Based on the Kunsthalle model, the primary functions of a contemporary art gallery have merged into what could be described as a contemporary art museum. Embedding the gallery within the fabric of the local community, drawing and engaging more with that core primary audience, are steps taken to ensure that the gallery is more than just a home for a rolling programme of exhibition so that it functions as a local public building for the development of culture.
As the site of the former estate of Portland House, South London Gallery has always been set back from the street. I don’t need to tell you about the difficulties that contemporary art has with engaging a traditionally unengaged audience, but these institutions have been taking simple measures to invite audiences to develop new relationships of engagement, among them the café, the gift shop, artist residencies, education centers, libraries, archives, reading rooms, permanent collections. Refurbishment and expansion is about more than just having more space for a curator and artist to play with; rather, artspaces need to encourage people to come in, have a coffee, browse a few books in the bookstore, use a computer, or take a class. One of the problems highlighted during the local public consultation in the planning and development of the Whitechapel Gallery extension was that, from street level, it seemed as though there was little movement inside. For all intents and purposes, it seemed permanently closed. To remedy that, the decision was made to open a restaurant on the grounds that can be seen, and directly entered, from the street.

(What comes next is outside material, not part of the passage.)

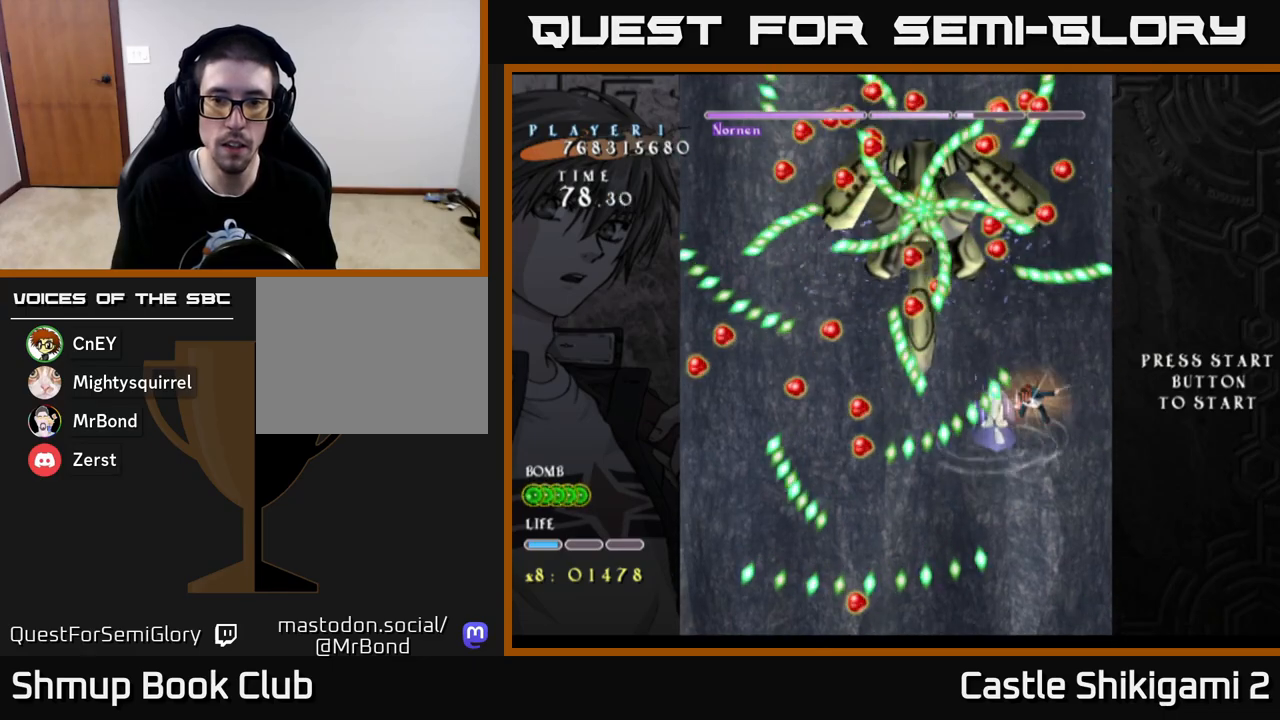
{"buttons": ["X", "DPAD_DOWN", "DPAD_RIGHT"], "left_stick": "center", "right_stick": "center", "events": [[100, "DPAD_RIGHT", "up"], [133, "DPAD_LEFT", "down"], [150, "DPAD_UP", "up"], [183, "DPAD_DOWN", "down"], [300, "DPAD_LEFT", "up"], [433, "DPAD_RIGHT", "down"]]}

None of this detracts from the artistic endeavour of the institution. Director of South London Gallery, Margot Heller, has done a remarkable job in attracting high-profile international artists during the nine years of her post, including Serpentine Gallery staple Christian Boltanski, Franko B, Superflex, Alfredo Jaar, and Mark Dion. Furthermore, the gallery will now be able to take advantage of the 6000+ works in its permanent collection, holding items from artists such as Mark Wallinger, Rut Blees Luxemburg, Zarina Bhimji, Antony Gormley, Donald Rodney, and Anish Kapoor. In the fifteen months since Whitechapel Gallery re-opened, director Iwona Blazwick has been able to expand the gallery’s programme to include 2009’s startlingly high-quality Max Mara Art Prize for Women and showcase the world-class work driven by writer-in-residence Maria Fusco (Director of Art Writing MBA, Goldsmiths) at the inaugural Festival of Art Writing 2009, and Volatile Dispersal, an unique event comparable only to some of the satellite shows of Printed Matter’s annual New York Artist’s Book Fair. All this takes place, of course, in addition to a rolling programme of exhibitions, set to a backdrop of Goshka Macuga’s eighteen-month installation surrounding the tapestry of Picasso’s Guernica.
The six constituent colleges that comprise University of the Arts London year-on-year have the largest number of arts graduates in Europe. Stabilizing the foundations of the economy in which they will work is paramount in keeping London near the forefront of international artistic development. As it appeared that the UK would be exiting a recession, only to face severe funding cuts, the fact that Heller, at a small-scale gallery, can raise both the funds and the issue that this kind of development is not just required but a necessity, is a proud day for contemporary British art. There are other, surprising names, that feel they and their organizations are being left behind. Surprises lie around the corner.